Thanks for the recommendation. It looks like this would be a major undertaking, well outside the scope of Manticore.

I hope that someday we might have document similarity features built right in. It would be very useful!

Yes, indeed having it built-in would make things much simpler. I’ve created a feature request about it - Automatic embeddings generation · Issue #1778 · manticoresoftware/manticoresearch · GitHub

Feel free to subscribe to it to be informed.

1 Like

I’m very interested in this topic, and looking at the using the KNN functioanlity for similarity searching.

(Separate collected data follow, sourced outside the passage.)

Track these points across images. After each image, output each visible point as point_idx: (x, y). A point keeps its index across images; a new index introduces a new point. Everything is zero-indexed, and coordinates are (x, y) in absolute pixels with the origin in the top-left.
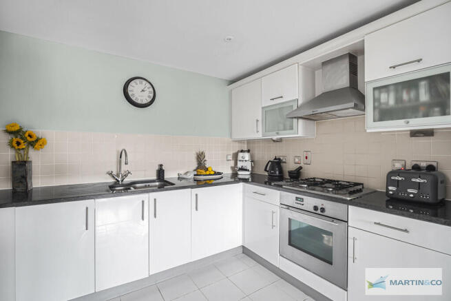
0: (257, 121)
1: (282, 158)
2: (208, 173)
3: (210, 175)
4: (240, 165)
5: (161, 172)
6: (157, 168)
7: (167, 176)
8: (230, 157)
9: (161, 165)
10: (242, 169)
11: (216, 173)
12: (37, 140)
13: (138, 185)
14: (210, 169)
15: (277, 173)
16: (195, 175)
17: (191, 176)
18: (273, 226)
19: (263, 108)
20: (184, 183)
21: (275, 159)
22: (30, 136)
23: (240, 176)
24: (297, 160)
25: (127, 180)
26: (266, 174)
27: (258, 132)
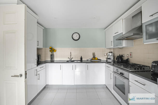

But yes, it tricky to get going.

Perhaps the biggest decision is what model to use, there are many you could use. There are many domain specific models that could use, as well ‘general purpose’ ones.
Even just using the ‘text embedding model’, ie not running a full ML model, lots of options, as I understand it, lots full models developed their own text embedding model.

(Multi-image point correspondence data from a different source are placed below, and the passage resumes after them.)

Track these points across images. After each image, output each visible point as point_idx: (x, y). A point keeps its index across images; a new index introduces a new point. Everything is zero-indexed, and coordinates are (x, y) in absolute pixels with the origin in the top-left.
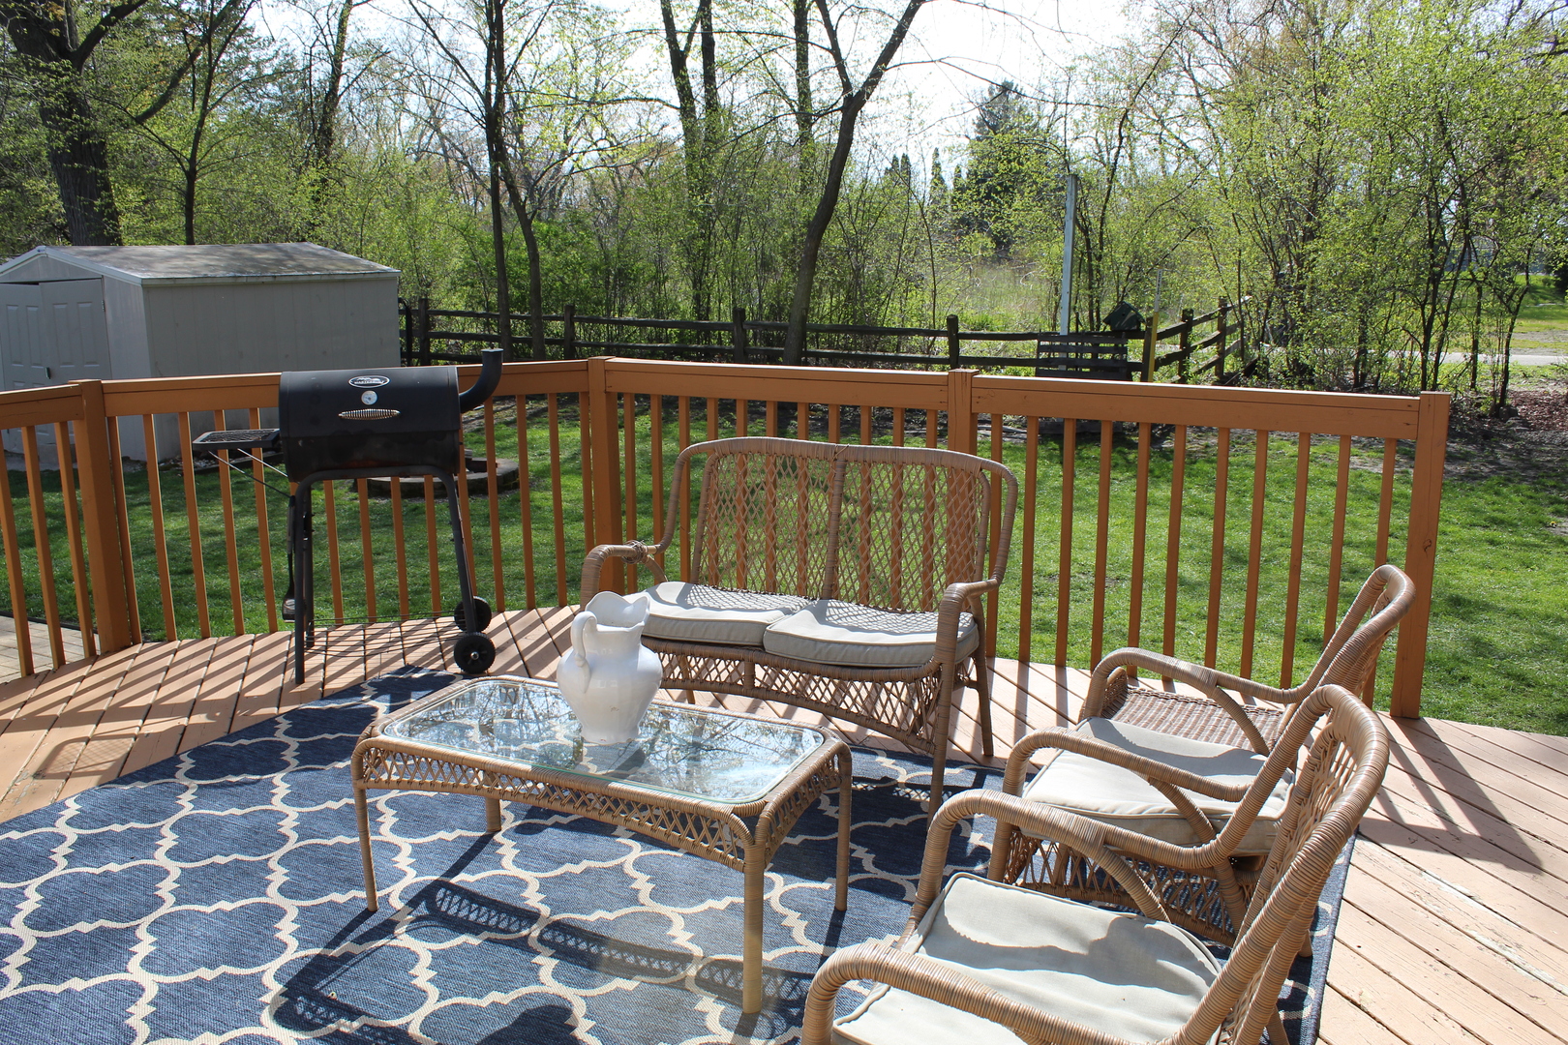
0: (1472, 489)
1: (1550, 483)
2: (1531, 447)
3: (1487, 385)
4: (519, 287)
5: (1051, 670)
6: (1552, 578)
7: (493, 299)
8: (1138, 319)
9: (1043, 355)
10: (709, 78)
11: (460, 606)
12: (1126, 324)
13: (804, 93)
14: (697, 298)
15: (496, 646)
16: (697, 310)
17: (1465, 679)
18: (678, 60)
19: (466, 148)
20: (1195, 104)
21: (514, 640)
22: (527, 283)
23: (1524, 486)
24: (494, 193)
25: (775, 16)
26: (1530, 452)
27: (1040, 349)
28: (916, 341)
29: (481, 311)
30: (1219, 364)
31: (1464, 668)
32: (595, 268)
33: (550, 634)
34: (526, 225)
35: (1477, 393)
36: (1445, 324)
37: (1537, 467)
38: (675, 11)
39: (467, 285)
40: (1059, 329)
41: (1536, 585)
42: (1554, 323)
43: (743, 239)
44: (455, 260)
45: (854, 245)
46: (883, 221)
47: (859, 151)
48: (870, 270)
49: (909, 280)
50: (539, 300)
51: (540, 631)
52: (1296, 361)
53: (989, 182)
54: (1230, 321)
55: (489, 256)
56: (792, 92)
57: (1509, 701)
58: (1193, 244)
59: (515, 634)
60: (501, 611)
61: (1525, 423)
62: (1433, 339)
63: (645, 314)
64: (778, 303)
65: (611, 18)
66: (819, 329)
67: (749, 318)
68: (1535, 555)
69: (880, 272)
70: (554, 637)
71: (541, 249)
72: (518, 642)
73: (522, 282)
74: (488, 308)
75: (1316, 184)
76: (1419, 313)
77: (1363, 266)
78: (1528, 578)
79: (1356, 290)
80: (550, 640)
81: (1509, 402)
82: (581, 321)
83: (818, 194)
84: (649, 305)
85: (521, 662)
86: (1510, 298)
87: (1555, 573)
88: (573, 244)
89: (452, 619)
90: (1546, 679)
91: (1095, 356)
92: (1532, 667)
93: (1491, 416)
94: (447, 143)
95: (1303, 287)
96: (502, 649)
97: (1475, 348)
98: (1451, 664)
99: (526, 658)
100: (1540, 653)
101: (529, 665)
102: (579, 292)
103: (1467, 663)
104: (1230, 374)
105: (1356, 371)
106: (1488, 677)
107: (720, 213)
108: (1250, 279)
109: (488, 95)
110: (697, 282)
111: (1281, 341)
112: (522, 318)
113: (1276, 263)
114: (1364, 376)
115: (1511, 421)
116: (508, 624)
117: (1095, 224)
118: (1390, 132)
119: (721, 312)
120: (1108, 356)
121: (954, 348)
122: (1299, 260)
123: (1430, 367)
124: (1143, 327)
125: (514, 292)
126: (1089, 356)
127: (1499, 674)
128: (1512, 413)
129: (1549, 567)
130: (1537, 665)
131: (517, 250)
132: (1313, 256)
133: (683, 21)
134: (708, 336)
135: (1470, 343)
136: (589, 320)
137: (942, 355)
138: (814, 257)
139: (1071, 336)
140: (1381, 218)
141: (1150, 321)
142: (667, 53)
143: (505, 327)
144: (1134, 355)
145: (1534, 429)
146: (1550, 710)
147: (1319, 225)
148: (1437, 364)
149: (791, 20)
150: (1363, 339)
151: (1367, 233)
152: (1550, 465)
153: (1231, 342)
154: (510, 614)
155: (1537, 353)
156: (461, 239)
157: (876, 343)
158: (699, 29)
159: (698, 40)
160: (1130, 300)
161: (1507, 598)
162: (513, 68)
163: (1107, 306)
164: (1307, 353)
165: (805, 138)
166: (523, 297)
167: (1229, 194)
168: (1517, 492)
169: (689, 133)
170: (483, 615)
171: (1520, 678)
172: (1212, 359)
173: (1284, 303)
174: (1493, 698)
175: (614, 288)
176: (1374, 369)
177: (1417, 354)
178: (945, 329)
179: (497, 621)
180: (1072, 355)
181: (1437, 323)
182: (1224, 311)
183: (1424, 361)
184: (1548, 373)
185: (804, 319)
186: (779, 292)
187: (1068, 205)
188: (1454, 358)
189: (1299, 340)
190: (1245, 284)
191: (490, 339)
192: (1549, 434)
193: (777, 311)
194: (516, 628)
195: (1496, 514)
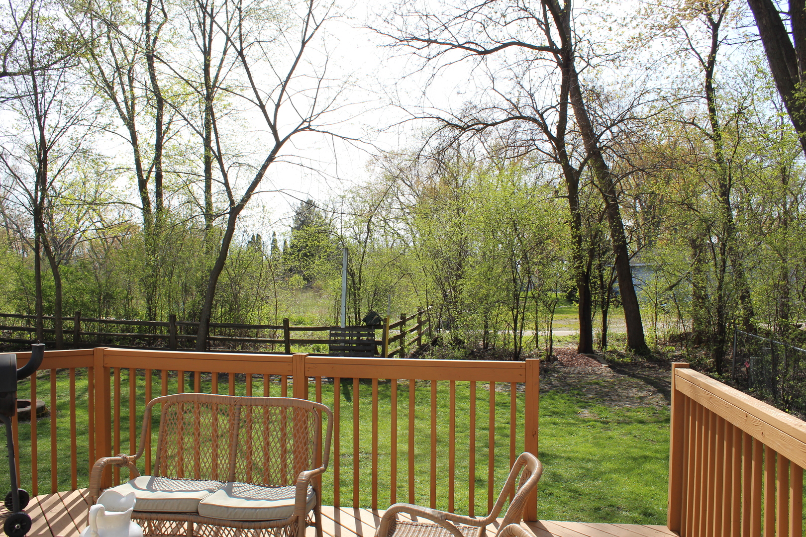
0: (542, 398)
1: (576, 392)
2: (565, 375)
3: (543, 346)
4: (49, 301)
5: (351, 510)
6: (583, 439)
7: (33, 307)
8: (379, 319)
9: (332, 338)
10: (159, 194)
11: (10, 495)
12: (373, 321)
13: (209, 204)
14: (149, 309)
15: (32, 518)
16: (149, 315)
17: (551, 494)
18: (143, 184)
19: (19, 223)
20: (401, 213)
21: (44, 513)
22: (53, 299)
23: (564, 395)
24: (37, 250)
25: (194, 164)
26: (565, 378)
27: (331, 335)
28: (266, 331)
29: (25, 314)
30: (419, 340)
31: (550, 489)
32: (93, 292)
33: (66, 508)
34: (55, 268)
35: (539, 350)
36: (523, 319)
37: (570, 385)
38: (142, 159)
39: (18, 299)
40: (340, 324)
41: (576, 443)
42: (568, 315)
43: (175, 277)
44: (10, 285)
45: (234, 281)
46: (249, 269)
47: (237, 234)
48: (242, 295)
49: (262, 299)
50: (60, 309)
51: (60, 506)
52: (456, 338)
53: (303, 251)
54: (423, 319)
55: (31, 285)
56: (202, 202)
57: (572, 503)
58: (404, 282)
59: (44, 509)
60: (35, 495)
61: (561, 364)
62: (518, 325)
63: (120, 316)
64: (193, 311)
65: (106, 160)
66: (216, 326)
67: (178, 320)
68: (574, 428)
69: (247, 296)
70: (69, 510)
71: (63, 281)
72: (46, 515)
73: (51, 298)
74: (30, 312)
75: (460, 253)
76: (511, 313)
77: (484, 291)
78: (573, 440)
79: (482, 302)
80: (66, 512)
81: (554, 354)
82: (84, 320)
83: (215, 255)
84: (122, 312)
85: (48, 528)
86: (550, 305)
87: (584, 437)
88: (81, 279)
89: (3, 504)
90: (587, 491)
91: (358, 338)
92: (579, 486)
93: (547, 361)
94: (8, 220)
95: (457, 302)
96: (36, 519)
97: (537, 329)
98: (544, 487)
99: (51, 525)
100: (582, 477)
101: (53, 529)
102: (83, 304)
103: (551, 486)
104: (425, 345)
105: (484, 341)
106: (561, 492)
107: (163, 264)
108: (432, 298)
109: (36, 197)
110: (150, 299)
111: (448, 327)
112: (50, 319)
113: (444, 290)
114: (487, 344)
115: (555, 363)
116: (39, 503)
117: (357, 272)
118: (492, 229)
119: (163, 316)
120: (365, 338)
121: (287, 335)
122: (454, 288)
123: (518, 339)
124: (382, 323)
125: (45, 304)
126: (355, 338)
127: (565, 490)
128: (556, 359)
129: (581, 434)
130: (582, 484)
131: (49, 280)
132: (461, 287)
133: (146, 164)
134: (155, 329)
135: (534, 327)
136: (88, 320)
137: (280, 339)
138: (214, 288)
139: (347, 328)
140: (490, 269)
141: (385, 320)
142: (136, 180)
143: (40, 324)
144: (378, 337)
145: (565, 366)
146: (590, 506)
147: (463, 272)
148: (521, 337)
149: (203, 166)
150: (486, 327)
151: (486, 276)
152: (574, 384)
153: (424, 328)
154: (41, 497)
155: (562, 330)
156: (15, 274)
157: (246, 333)
158: (154, 169)
159: (153, 175)
160: (374, 310)
161: (564, 451)
162: (51, 184)
163: (364, 312)
164: (461, 334)
165: (209, 227)
166: (51, 307)
167: (421, 258)
168: (562, 398)
169: (147, 221)
170: (24, 499)
171: (575, 491)
172: (416, 337)
173: (449, 309)
174: (564, 504)
175: (104, 303)
176: (492, 340)
177: (511, 332)
178: (282, 325)
179: (32, 502)
180: (347, 338)
181: (519, 317)
182: (420, 314)
183: (515, 336)
184: (568, 339)
185: (208, 320)
186: (194, 306)
187: (344, 263)
188: (528, 334)
189: (457, 328)
190: (430, 300)
191: (30, 330)
192: (573, 369)
193: (192, 315)
194: (45, 506)
195: (554, 409)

Or in fact, you could just use ‘tokens’ with KNN, conceptually similar to the inverted index manticore uses natively. But probably wont have very good accuacy.

So any sort of ‘auto’ function, would either need to be very opinionated and pick and embedding model (I think elastic calls it a ‘sentence transformer’. )
… or use a framework that allows use of difference models.

Anyway, suppose what saying, is onnx runtime, might be a bit over the top (don’t need full training and inference for KNN)

Its a sentance transfomer that need

Yes, I’ve seen there are many pre-trained models which may work fine on general text. But I’ve got domain-specific, multi-language text, and I’m afraid that using these general models may not be helpful. So, I’m unsure if this is a project worth pursuing unless I want invest a lot of effort to train my own model.

Yes, I was thinking about this, too. But, like you, I don’t know if it would gain us anything over and above what Manticore’s index offers now.

The sentence transformer you linked looks very interesting. They even have pre-trained multilingual models, which may work for me.

Definitely. There are so many models out now and more will come. So, users should be able to pick the model they want to use. Manticore can make this easier and maybe even pick a default model (but it might not).